_Exercise goal_.
Rewrite the material from its start through the line containing "14: (562, 42)", substituting "point_id" for "point_idx" and leaving everything else the same.

Pixel coordinate tracking data

"""

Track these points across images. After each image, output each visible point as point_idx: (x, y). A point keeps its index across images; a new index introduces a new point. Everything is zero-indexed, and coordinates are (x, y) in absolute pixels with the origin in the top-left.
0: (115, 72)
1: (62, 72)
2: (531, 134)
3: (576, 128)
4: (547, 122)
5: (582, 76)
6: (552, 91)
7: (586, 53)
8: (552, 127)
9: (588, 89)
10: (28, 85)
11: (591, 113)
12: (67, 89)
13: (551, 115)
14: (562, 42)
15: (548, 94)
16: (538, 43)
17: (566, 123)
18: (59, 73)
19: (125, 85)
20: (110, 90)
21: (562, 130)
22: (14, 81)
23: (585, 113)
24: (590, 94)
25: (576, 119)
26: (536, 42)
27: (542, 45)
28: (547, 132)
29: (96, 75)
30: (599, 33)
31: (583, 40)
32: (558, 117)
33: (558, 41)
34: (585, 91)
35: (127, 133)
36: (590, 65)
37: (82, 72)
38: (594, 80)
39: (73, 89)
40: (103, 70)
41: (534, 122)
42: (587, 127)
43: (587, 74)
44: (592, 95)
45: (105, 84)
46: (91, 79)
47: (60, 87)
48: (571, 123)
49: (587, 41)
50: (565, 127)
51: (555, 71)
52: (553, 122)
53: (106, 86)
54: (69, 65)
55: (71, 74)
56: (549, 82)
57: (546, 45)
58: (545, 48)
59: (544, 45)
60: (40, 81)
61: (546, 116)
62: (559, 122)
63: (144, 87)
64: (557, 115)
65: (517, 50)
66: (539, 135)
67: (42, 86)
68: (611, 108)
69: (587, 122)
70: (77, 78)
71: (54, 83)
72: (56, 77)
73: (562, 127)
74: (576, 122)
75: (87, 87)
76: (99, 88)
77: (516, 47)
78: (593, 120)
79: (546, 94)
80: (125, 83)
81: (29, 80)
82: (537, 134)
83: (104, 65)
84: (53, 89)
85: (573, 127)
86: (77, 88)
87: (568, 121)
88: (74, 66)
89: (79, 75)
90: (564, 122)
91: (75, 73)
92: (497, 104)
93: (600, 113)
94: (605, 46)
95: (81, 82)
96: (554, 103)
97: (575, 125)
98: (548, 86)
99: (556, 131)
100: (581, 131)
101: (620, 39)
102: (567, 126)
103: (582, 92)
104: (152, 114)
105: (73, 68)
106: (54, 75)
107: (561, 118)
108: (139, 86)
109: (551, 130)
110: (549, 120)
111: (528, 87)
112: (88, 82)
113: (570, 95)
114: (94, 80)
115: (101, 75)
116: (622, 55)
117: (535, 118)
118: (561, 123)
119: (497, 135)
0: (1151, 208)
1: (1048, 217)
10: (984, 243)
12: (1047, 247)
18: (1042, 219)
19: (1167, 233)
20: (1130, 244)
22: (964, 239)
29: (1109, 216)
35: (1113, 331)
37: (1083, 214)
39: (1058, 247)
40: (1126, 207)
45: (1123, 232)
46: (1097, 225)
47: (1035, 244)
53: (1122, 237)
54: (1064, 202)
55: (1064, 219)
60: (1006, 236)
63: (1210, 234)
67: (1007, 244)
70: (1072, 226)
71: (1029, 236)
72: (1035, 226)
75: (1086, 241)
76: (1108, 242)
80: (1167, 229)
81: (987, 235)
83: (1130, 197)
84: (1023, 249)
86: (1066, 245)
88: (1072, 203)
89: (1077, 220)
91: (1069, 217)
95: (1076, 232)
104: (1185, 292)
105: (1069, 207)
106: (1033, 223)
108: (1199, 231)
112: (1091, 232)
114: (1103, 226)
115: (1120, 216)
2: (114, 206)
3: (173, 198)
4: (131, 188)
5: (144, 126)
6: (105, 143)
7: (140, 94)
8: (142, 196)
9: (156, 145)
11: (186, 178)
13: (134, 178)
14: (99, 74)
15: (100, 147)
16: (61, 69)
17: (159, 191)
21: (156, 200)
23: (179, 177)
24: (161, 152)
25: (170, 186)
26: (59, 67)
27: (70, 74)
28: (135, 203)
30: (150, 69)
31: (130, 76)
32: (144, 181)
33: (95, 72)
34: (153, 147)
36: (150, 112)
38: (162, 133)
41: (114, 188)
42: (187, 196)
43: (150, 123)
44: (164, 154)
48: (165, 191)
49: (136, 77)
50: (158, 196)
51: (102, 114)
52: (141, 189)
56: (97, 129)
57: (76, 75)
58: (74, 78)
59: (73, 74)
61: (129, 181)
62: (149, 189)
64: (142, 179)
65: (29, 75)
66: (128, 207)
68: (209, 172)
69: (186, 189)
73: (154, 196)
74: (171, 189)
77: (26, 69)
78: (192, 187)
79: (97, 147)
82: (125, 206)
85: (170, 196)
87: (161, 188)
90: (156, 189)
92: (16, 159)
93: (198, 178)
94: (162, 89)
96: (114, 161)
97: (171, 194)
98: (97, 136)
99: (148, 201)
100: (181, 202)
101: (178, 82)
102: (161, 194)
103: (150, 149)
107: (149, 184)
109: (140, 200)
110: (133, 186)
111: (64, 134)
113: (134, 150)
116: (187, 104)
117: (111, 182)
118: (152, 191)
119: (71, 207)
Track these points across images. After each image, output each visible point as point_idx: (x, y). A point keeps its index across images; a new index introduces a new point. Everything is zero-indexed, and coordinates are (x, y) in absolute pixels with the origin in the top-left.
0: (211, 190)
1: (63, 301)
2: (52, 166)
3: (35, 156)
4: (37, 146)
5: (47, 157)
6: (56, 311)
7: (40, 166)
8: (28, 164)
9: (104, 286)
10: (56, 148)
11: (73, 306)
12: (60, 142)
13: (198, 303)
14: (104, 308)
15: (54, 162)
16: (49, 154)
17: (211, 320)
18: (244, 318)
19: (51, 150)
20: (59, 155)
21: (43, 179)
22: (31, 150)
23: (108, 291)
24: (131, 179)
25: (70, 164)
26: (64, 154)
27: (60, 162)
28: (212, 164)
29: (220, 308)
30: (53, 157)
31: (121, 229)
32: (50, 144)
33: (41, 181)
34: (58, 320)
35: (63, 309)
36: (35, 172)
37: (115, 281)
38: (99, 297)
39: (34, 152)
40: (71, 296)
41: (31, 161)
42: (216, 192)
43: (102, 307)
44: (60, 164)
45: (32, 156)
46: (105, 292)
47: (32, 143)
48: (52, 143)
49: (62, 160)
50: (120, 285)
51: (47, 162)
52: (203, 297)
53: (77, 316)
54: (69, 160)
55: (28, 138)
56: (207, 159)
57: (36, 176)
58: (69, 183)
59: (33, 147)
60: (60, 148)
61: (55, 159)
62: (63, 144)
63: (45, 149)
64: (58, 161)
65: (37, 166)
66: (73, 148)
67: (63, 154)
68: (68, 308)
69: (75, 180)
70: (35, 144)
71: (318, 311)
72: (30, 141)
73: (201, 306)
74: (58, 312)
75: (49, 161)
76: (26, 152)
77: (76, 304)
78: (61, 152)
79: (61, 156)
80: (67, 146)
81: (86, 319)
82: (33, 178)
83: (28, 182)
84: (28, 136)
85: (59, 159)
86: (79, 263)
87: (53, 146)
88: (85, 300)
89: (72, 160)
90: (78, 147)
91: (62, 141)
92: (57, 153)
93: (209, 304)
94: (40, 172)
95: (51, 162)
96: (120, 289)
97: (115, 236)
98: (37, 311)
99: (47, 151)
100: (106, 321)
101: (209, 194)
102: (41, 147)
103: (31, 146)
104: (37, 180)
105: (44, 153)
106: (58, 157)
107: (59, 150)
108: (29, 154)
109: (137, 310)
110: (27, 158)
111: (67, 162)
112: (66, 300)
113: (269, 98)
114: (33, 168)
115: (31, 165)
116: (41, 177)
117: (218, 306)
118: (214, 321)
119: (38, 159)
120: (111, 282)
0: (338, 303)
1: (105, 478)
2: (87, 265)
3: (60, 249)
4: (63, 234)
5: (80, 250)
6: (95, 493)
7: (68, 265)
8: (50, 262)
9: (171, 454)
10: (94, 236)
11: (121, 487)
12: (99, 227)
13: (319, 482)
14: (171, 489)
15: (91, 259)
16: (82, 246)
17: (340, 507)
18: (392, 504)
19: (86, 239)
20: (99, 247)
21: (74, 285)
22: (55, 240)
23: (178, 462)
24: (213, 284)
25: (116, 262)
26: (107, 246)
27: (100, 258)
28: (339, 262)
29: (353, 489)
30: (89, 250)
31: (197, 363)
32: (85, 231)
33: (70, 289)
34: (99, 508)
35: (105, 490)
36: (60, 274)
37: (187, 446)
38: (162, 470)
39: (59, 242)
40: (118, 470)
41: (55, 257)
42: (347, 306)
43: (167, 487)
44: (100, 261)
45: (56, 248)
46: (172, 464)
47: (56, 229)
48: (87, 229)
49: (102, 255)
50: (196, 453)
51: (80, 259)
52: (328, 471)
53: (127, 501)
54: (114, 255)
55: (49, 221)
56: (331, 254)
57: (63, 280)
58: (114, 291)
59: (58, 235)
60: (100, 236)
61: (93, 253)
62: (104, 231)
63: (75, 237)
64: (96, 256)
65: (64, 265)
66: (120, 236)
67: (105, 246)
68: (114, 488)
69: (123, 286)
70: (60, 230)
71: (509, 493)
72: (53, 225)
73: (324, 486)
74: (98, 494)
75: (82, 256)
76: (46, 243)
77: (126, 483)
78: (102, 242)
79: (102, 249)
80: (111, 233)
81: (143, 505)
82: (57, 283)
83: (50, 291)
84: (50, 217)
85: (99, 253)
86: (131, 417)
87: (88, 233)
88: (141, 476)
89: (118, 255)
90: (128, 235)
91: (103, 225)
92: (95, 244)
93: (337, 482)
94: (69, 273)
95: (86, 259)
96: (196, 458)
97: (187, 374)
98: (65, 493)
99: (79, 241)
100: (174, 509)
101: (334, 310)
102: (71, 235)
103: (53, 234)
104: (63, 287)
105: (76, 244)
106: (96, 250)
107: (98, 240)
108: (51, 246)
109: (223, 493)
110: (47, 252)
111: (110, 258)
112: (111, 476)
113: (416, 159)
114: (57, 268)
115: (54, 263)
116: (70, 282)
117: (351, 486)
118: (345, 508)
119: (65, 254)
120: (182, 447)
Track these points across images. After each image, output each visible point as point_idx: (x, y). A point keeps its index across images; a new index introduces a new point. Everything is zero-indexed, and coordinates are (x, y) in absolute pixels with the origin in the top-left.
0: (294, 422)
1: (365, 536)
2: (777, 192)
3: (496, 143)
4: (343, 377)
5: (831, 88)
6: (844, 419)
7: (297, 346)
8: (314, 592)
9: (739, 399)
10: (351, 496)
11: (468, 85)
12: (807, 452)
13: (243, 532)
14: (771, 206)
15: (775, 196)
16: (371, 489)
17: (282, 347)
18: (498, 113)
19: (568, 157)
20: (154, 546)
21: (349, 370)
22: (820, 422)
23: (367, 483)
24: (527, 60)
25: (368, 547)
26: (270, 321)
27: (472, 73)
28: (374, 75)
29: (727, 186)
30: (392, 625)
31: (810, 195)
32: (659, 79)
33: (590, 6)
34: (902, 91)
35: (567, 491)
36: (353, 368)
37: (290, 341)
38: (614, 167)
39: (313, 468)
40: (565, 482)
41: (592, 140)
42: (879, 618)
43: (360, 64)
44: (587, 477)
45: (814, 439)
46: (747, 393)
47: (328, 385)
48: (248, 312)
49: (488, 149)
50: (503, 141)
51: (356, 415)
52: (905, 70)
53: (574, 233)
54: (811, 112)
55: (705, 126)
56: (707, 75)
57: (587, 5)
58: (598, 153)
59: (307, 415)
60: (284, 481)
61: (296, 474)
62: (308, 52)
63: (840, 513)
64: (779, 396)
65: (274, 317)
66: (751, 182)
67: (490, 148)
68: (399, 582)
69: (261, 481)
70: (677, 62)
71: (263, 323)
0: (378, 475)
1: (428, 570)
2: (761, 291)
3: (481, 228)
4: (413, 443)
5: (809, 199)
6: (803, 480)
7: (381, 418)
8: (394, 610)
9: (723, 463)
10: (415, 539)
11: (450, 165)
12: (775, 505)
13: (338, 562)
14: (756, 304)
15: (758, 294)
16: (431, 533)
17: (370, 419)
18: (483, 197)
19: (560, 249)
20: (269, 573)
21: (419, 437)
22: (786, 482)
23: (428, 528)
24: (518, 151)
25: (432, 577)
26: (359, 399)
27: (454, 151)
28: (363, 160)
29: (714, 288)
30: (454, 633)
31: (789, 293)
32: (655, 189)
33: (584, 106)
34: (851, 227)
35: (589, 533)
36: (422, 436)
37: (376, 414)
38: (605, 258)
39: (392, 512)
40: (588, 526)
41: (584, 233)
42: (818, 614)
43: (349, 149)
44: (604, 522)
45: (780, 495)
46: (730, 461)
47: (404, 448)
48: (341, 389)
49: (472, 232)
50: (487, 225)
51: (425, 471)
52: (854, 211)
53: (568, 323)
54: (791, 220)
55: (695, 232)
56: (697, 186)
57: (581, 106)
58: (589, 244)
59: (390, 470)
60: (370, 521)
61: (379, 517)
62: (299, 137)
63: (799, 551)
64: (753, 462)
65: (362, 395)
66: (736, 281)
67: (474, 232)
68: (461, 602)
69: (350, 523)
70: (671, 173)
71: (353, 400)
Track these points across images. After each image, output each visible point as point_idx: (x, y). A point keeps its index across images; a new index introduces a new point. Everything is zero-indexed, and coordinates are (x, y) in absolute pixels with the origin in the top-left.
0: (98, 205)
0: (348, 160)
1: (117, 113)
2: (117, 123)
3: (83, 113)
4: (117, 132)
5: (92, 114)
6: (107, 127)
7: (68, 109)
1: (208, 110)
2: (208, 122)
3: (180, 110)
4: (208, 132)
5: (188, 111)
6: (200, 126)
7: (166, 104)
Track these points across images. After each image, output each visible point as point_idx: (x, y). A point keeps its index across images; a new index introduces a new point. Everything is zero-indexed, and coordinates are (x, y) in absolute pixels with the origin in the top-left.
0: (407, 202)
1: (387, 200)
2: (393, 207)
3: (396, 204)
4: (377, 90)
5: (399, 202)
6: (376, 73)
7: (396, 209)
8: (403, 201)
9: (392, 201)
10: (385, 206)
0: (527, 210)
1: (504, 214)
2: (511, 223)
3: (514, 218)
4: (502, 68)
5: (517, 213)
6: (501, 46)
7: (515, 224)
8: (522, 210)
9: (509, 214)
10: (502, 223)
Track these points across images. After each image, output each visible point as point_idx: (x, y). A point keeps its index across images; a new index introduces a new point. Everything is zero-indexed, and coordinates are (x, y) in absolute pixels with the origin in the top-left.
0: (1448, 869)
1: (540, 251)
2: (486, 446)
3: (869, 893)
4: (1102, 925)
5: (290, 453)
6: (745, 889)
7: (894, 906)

"""

_Answer box_.
Track these points across images. After each image, output each visible point as point_id: (x, y). A point keeps its index across images; a new index introduces a new point. Everything is zero-indexed, and coordinates are (x, y) in absolute pixels with the origin in the top-left.
0: (115, 72)
1: (62, 72)
2: (531, 134)
3: (576, 128)
4: (547, 122)
5: (582, 76)
6: (552, 91)
7: (586, 53)
8: (552, 127)
9: (588, 89)
10: (28, 85)
11: (591, 113)
12: (67, 89)
13: (551, 115)
14: (562, 42)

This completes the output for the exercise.